A harbinger of good fortune, xoi gac is traditionally served at Viet weddings and Tet celebrations, paired with roast pork or sausages. As my mom says, “Red is a lucky color and the sticky rice helps the luck stay with you.” This sticky rice is named after the gac fruit (Momordica cochinchinensis) whose cockscomb red pulp and seed membranes stain the grains with brilliant color and impart a light fruity fragrance and flavor. Rough skinned and cantaloupe sized, the fruit is believed to promote health and energy. (In fact, it is full of antioxidants.) Because this exotic fruit is not yet widely available in the United States, Vietnamese American cooks often substitute food coloring when they make this dish. I prefer a combination of tomato paste and ground annatto seeds, which better mimics the real thing. If you travel to Vietnam, buy some gac powder from one of the spice vendors at Ben Thanh Market in Saigon, and use 2 tablespoons of the powder in place of the tomato paste and annatto.

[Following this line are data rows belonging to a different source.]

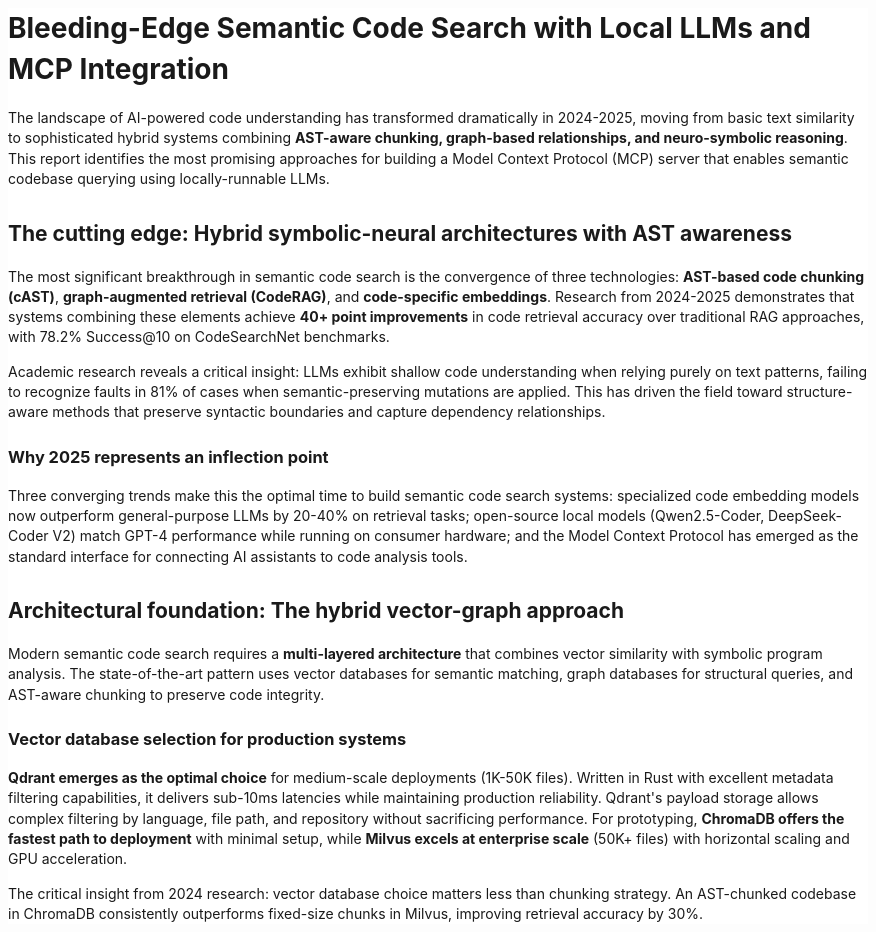 # Bleeding-Edge Semantic Code Search with Local LLMs and MCP Integration

The landscape of AI-powered code understanding has transformed dramatically in 2024-2025, moving from basic text similarity to sophisticated hybrid systems combining **AST-aware chunking, graph-based relationships, and neuro-symbolic reasoning**. This report identifies the most promising approaches for building a Model Context Protocol (MCP) server that enables semantic codebase querying using locally-runnable LLMs.

## The cutting edge: Hybrid symbolic-neural architectures with AST awareness

The most significant breakthrough in semantic code search is the convergence of three technologies: **AST-based code chunking (cAST)**, **graph-augmented retrieval (CodeRAG)**, and **code-specific embeddings**. Research from 2024-2025 demonstrates that systems combining these elements achieve **40+ point improvements** in code retrieval accuracy over traditional RAG approaches, with 78.2% Success@10 on CodeSearchNet benchmarks.

Academic research reveals a critical insight: LLMs exhibit shallow code understanding when relying purely on text patterns, failing to recognize faults in 81% of cases when semantic-preserving mutations are applied. This has driven the field toward structure-aware methods that preserve syntactic boundaries and capture dependency relationships.

### Why 2025 represents an inflection point

Three converging trends make this the optimal time to build semantic code search systems: specialized code embedding models now outperform general-purpose LLMs by 20-40% on retrieval tasks; open-source local models (Qwen2.5-Coder, DeepSeek-Coder V2) match GPT-4 performance while running on consumer hardware; and the Model Context Protocol has emerged as the standard interface for connecting AI assistants to code analysis tools.

## Architectural foundation: The hybrid vector-graph approach

Modern semantic code search requires a **multi-layered architecture** that combines vector similarity with symbolic program analysis. The state-of-the-art pattern uses vector databases for semantic matching, graph databases for structural queries, and AST-aware chunking to preserve code integrity.

### Vector database selection for production systems

**Qdrant emerges as the optimal choice** for medium-scale deployments (1K-50K files). Written in Rust with excellent metadata filtering capabilities, it delivers sub-10ms latencies while maintaining production reliability. Qdrant's payload storage allows complex filtering by language, file path, and repository without sacrificing performance. For prototyping, **ChromaDB offers the fastest path to deployment** with minimal setup, while **Milvus excels at enterprise scale** (50K+ files) with horizontal scaling and GPU acceleration.

The critical insight from 2024 research: vector database choice matters less than chunking strategy. An AST-chunked codebase in ChromaDB consistently outperforms fixed-size chunks in Milvus, improving retrieval accuracy by 30%.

Sticky Rice with Hominy, Mung Bean, and Crispy Shallots

Imagine my mom’s delight when she first spotted canned hominy at American markets (and later, hulled mung beans). Gone were the days when she had to soak and treat dried corn kernels with slaked lime before cooking them to prepare this treat. She also had to soak and skin unhulled mung beans before she could steam and grind them. By the time this dish appeared at the table, nearly two days had passed. But it was all worth it: the rice and hominy formed a chewy, soft base for the buttery yellow mung beans, toasted sesame seeds, and fried shallots. Serve this sticky rice dish alone or with slices of Viet sausages or roasted chicken, duck, or pork.

Sticky Rice with Roast Chicken and Scallion Oil

Whenever we have left over garlicky roast chicken, my family prepares this simple sticky rice dish, which we typically eat for breakfast, though it would be fine for lunch, too. If you don’t have time to roast your own chicken, you can use store-bought rotisserie chicken. Try to shred the chicken into bite-sized pieces as thick as a chopstick.